CBR5 Review #14: Girl Afraid by Ciarán West

[An old review initially posted in 2013 on the Cannonball Read site, but never made it here]

I received this book for free through the Cannonball Read several weeks ago. It took me that long to get through it, which really says a lot since I can usually finish a book in a few days. Everyday I would check the CBR5 page to see if anyone had reviewed the book as yet. I needed to know if I was crazy for thoroughly disliking the book, with each page getting worse and worse. I expected this book to be great, as West’s debut was apparently very well-liked (I started it but moved on to something else). As I mentioned in my previous review of a free book (Cinderella’s Secret Diary), I hate to give negative reviews when an author is generous enough to share his or her work with us and to be so vulnerable as to be okay with any thoughts we may have. Alas, I can not say anything good about Girl Afraid. From Amazon, the plot description is below:

Poppy Riley is missing. The man who has her wants no ransom, has made no contact with her family, and has no intention to do so. His plan for Poppy is far more sinister. In a locked room, somewhere in London, the ten year girl old sits and wonders how she came to be there.

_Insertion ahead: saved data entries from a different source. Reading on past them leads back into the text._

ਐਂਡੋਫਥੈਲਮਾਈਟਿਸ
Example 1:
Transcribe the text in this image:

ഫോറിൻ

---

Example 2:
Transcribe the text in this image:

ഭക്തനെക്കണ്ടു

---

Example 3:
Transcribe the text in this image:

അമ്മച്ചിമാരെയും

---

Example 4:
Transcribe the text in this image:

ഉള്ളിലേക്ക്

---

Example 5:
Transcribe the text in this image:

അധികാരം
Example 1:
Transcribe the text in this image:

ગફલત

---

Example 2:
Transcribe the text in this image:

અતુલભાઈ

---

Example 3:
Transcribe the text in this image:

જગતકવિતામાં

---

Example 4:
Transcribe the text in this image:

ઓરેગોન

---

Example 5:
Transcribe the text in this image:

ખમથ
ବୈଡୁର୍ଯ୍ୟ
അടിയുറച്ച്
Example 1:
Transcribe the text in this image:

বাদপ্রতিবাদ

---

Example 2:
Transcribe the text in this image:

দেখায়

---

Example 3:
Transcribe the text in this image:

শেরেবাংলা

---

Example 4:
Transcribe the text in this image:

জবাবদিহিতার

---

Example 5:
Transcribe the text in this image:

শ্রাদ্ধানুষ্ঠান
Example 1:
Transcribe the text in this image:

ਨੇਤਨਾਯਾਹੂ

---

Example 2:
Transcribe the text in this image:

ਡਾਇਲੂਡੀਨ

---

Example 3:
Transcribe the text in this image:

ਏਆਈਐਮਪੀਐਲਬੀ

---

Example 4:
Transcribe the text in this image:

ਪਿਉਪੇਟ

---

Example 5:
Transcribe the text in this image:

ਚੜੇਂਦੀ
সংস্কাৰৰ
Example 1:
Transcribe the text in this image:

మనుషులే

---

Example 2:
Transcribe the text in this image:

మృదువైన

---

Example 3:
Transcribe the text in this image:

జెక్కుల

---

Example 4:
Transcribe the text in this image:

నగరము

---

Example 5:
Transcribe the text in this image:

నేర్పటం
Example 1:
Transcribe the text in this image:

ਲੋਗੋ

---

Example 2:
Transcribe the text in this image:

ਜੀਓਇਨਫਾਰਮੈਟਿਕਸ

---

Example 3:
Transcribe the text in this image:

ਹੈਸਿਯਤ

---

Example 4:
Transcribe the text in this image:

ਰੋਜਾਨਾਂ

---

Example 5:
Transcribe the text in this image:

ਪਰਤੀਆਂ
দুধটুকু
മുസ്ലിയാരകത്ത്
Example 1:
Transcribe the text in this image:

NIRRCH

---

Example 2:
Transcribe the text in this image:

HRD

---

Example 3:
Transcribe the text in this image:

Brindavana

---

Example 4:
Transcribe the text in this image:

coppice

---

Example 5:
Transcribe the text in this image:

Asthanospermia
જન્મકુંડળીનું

Alice wakes up to a call from Frank. He is not a friend, but he knows everything about her. He is not a kidnapper, but he knows how to get Poppy back. The worst day of her life has already started, and he is her only guide through the horror. She knows she cannot trust him, but time is running out.

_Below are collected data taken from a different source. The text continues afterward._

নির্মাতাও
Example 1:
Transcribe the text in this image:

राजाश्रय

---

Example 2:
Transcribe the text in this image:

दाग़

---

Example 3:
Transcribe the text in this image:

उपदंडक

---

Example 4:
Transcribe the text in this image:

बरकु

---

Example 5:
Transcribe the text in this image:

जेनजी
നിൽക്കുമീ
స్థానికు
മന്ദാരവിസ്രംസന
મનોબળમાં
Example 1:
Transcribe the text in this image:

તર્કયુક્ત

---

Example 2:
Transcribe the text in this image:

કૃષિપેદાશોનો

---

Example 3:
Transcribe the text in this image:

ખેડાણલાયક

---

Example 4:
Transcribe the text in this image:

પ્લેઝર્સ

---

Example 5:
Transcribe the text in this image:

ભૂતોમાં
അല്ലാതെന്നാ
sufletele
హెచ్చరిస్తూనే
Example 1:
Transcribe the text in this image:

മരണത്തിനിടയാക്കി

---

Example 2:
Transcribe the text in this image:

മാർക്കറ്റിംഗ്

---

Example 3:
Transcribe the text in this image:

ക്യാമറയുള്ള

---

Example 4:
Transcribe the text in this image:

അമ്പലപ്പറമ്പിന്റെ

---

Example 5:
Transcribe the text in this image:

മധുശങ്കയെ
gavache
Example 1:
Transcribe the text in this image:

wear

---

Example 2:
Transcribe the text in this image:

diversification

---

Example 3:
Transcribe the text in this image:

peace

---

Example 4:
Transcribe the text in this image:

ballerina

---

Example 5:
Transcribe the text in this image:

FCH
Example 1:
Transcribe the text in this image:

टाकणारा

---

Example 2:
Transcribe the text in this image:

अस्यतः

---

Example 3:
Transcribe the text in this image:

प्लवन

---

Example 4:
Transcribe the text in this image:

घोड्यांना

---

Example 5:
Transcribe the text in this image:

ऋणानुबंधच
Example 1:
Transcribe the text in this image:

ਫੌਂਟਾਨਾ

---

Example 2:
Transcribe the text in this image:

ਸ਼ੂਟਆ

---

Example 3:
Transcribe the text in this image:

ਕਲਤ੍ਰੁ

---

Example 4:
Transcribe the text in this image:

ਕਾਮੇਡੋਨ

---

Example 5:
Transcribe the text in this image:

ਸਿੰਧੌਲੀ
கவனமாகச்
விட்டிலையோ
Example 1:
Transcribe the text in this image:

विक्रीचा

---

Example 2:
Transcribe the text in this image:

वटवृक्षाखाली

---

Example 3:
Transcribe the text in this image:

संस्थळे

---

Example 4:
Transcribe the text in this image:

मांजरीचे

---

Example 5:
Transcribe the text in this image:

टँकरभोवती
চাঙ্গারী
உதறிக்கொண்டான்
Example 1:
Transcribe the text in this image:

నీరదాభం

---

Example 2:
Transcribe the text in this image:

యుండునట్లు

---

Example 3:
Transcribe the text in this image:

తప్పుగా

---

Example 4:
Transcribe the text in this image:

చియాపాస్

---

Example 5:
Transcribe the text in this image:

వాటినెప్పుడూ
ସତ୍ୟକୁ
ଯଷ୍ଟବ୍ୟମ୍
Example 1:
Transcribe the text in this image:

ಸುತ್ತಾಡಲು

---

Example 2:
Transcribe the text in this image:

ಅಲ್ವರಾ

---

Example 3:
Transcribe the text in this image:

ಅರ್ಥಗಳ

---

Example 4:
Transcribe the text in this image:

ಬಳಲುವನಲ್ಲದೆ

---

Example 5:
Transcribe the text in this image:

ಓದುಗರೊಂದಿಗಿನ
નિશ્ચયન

All over the capital, several men are waiting for confirmation that everything has gone according to plan. Strangers to each other, they are tied by a common interest. An interest in Poppy.

Alice and Frank have less than twenty-four hours to save her. Come and spend it with them. And keep telling yourself: ‘It’s only a book. It’s only a book…’

There are so many problems with this book, I don’t even know where to start. Major spoilers below, so don’t continue unless you want to know!

I guess I will start with the characters. The only sort of sympathetic character is Poppy, the 10-year-old kidnapped to be part of a child-porn video. Her father is apparently a favorite actor and the media is obsessed with this “gorgeous child.” I say “apparently” because we get nothing about him and at some point Poppy says he is on a “rig” which usually implies oilman.. who knows, to be honest. Alice is Poppy’s father’s assistant and sometimes caretaker for Poppy. The treatment of Alice is one of the most misogynistic I’ve ever seen (and yet, just mildly irritating, not even enough to incense or inspire any emotional reaction). Not surprisingly, Frank turns out to be a not-so-good guy and of course he then rapes Alice.

The male characters are also awful – every one of them either a woman-hater, child-molester, or loser. Only Poppy’s handler appears to be decent, and he’s just a hired thug with a long murder rapsheet (hey, but at least he’s not interested in molesting little girls). Alice’s boyfriend is a major character for some reason I can not fathom. He spends 75% of his scenes wandering around London, eating fried chicken, getting drunk, talking to hobos about love, and peeing at least twice (both times talking about how much he hates when men pee next to him)… thrilling stuff. His inclusion makes no sense, adds nothing to the story, and is terribly boring.

The men involved in the child-porn tape are just as bad. To make things worse they all have generic names (i.e., Bob, Bill, Harry, Henry, Don, and Rick) so it is impossible to keep track of them (especially as the story bounces between Alice, Poppy, boyfriend, and each of these men’s perspectives… there are at least 8 perspectives, none lasting more than 5 pages).

The storyline has some potential but just continues to devolve in to something that is meaningless  and utterly uninteresting. Rather than having this be an exploration of motive, guilt, shame, morality, immorality, or anything that would make sense and be thought-provoking given the plotline, West instead focuses on just providing us a blow-by-blow account of each person’s day leading up to the planned rape of little Poppy.  It’s all talk, movement and random “action” without any heart or consequence. The characters are kept separate for the majority of the book and it really suffers for their lack of interaction, resulting in one of the least compelling climaxes ever (seriously? How did the Albanians get involved in the climax?). My guess is that West sought to deal with some shocking material, but simply didn’t know what to do with it. The real shame I think is that the writing style was so pedestrian that I wasn’t even shocked despite the material at hand, just bored.

Again, I feel like I must be crazy because everything on Goodreads and Amazon describes this book as thrilling and edge-of-the-seat and I found it so incredibly disposable. I am hoping someone else reads this one soon so I can get a second/third opinion!